Wednesday, July 27, 2011

As Good As Dead, Yet Growing Strong

http://www.wikigallery.org/wiki/painting_272478/Ludovico-Marchetti/A-Quiet-Read

My thoughts today are from my quiet time reading in Romans 4, where God through the Apostle Paul reminds us of Abraham's faith. I was stopped short in vs. 19-25. 
"Without becoming weak in faith he contemplated his own body, now as good as dead since he was about a hundred years old, and the deadness of Sarah's womb; yet, with respect to the promise of God, he did not waver in unbelief but grew strong in faith, giving glory to God, and being fully assured that what God had promised, He was able also to perform."
Isn't it amazing how God uses a verse or a passage we've read a thousand times to reach into the recesses of our heart and touch a fresh chord? He did that with this passage for me. He encourages me not to become weak in faith and to think that what He has promised is 'as good as dead' because weeks, months, years pass without the promise coming to pass. Just because we don't see God at work doesn't mean that He isn't working. We just aren't seeing it. He always has our good and His glory in mind. Always.

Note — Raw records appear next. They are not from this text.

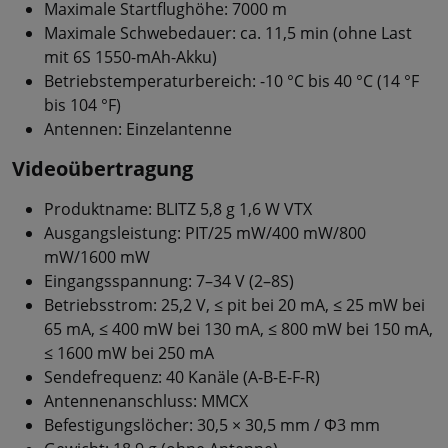
Maximale Startflughöhe: 7000 m
Maximale Schwebedauer: ca. 11,5 min (ohne Last
mit 6S 1550-mAh-Akku)
Betriebstemperaturbereich: -10 °C bis 40 °C (14 °F
bis 104 °F)
Antennen: Einzelantenne
Videoübertragung
Produktname: BLITZ 5,8 g 1,6 W VTX
Ausgangsleistung: PIT/25 mW/400 mW/800
mW/1600 mW
Eingangsspannung: 7–34 V (2–8S)
Betriebsstrom: 25,2 V, ≤ pit bei 20 mA, ≤ 25 mW bei
65 mA, ≤ 400 mW bei 130 mA, ≤ 800 mW bei 150 mA,
≤ 1600 mW bei 250 mA
Sendefrequenz: 40 Kanäle (A-B-E-F-R)
Antennenanschluss: MMCX
Befestigungslöcher: 30,5 × 30,5 mm / Φ3 mm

The Apostle Paul goes on to say that not only did Abraham not waver in unbelief, but that his faith grew strong. If you're like me, we do tend to waver. We want to believe, yet there's the absence of the promise, the teetering of hope. We need to strengthen our faith. But how? How do we become stronger when we feel so helpless and weak? We go to God's Word and continue on. The tendency is to wander from His Word, but we must not waver here. We can only grow stronger as we grow closer to Him, drawing on His strength where we are weak. We gain strength as well when we listen to God's people as they recount His faithfulness, and we're caused to see once again that God is at work in the lives of His children. We let His Word and His people and His Holy Spirit encourage and strengthen us.

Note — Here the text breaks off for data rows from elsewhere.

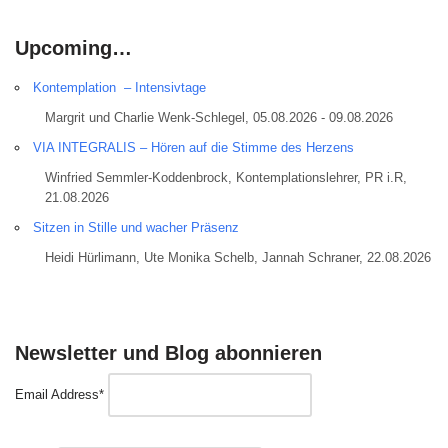
Upcoming…
Kontemplation – Intensivtage
Margrit und Charlie Wenk-Schlegel, 05.08.2026 - 09.08.2026
VIA INTEGRALIS – Hören auf die Stimme des Herzens
Winfried Semmler-Koddenbrock, Kontemplationslehrer, PR i.R,
21.08.2026
Sitzen in Stille und wacher Präsenz
Heidi Hürlimann, Ute Monika Schelb, Jannah Schraner, 22.08.2026
Newsletter und Blog abonnieren
Email Address*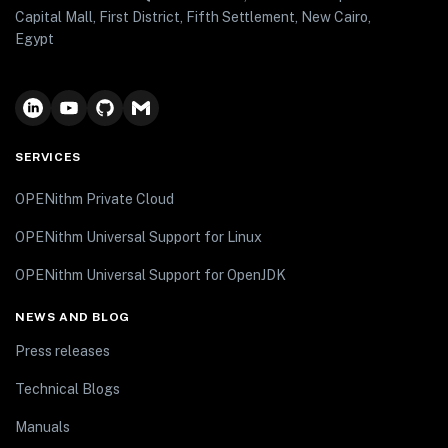
Capital Mall, First District, Fifth Settlement, New Cairo,
Egypt
SERVICES
OPENithm Private Cloud
OPENithm Universal Support for Linux
OPENithm Universal Support for OpenJDK
NEWS AND BLOG
Press releases
Technical Blogs
Manuals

I believe there's a key here as to why Abraham's faith grew strong. He gave glory to God--in the midst of waiting and wondering. Giving God glory strengthens our faith because we focus on Him. That's why we're told that whatever we do, we're to do all to the glory of God (I Cor. 10:31). It's for our good and for His glory. Everything is.

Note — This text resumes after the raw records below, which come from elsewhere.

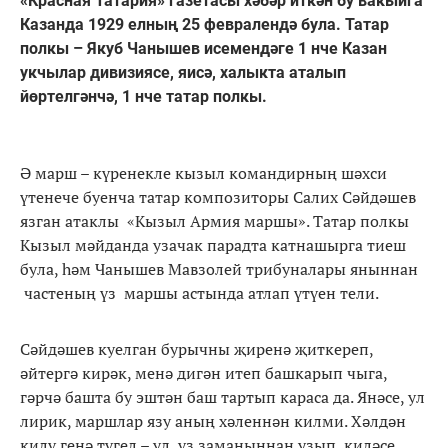
«Красная Татария» газетасы хәбәр иткән бу вакыйга
Казанда 1929 елның 25 февралендә була. Татар
полкы – Якуб Чанышев исемендәге 1 нче Казан
укчылар дивизиясе, яисә, халыкта аталып
йөртелгәнчә, 1 нче татар полкы.
Ә марш – күренекле кызыл командирның шәхси
үтенече буенча татар композиторы Салих Сәйдәшев
язган атаклы «Кызыл Армия маршы». Татар полкы
Кызыл мәйданда узачак парадта катнашырга тиеш
була, һәм Чанышев Мавзолей трибуналары яныннан
частеның үз маршы астында атлап үтүен тели.
Сәйдәшев куелган бурычны җиренә җиткереп,
әйтергә кирәк, менә дигән итеп башкарып чыга,
гәрчә башта бу эштән баш тартып караса да. Янәсе, ул
лирик, маршлар язу аның хәленнән килми. Хәлдән
килү генә түгел – ул, үз заманыннан узып, киләсе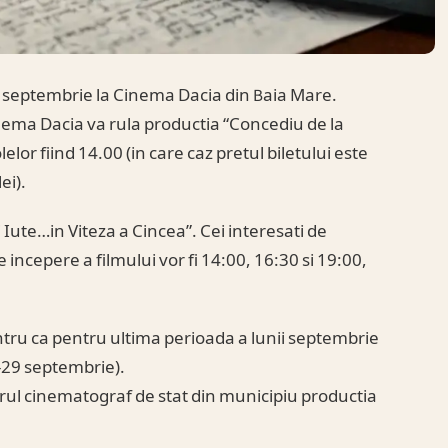
i septembrie la Cinema Dacia din Baia Mare.
inema Dacia va rula productia “Concediu de la
elor fiind 14.00 (in care caz pretul biletului este
ei).
Iute…in Viteza a Cincea”. Cei interesati de
 incepere a filmului vor fi 14:00, 16:30 si 19:00,
ntru ca pentru ultima perioada a lunii septembrie
2-29 septembrie).
ul cinematograf de stat din municipiu productia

What God has promised, He is able to perform. But we must be sure that it is, indeed, His promise to us. Several years ago I was thrown into a tailspin because something that I believed was God's promise was not coming to fruition. In fact, what was happening was totally opposite. It was not an Abraham kind of situation. It was my notion of a promise to be fulfilled, as wonderful a notion as it was, that God would bless a particular endeavor. It was a God-glorifying endeavor to be sure, but as I searched the Scriptures in my disappointment, I found that He had not promised to reward that endeavor in the way I believed He would. Unlike Abraham, my faith wavered. Sad to say, I did not draw near to God or to His Word for strengthening of my faith. But God, in His great faithfulness, drew me back to Himself. He taught me about His ways as He walked with me through those troubled waters. Oh, the kindness and goodness of God that brings us to repentance! (Rom. 2:4)

What God has promised, He is also able to perform. While we wait, we ascribe to Him all majesty, glory, and honor. We exalt His goodness, His faithfulness, His holiness, His power, His grace. His abundant grace while we wait. Even when we feel like something within us is 'as good as dead'.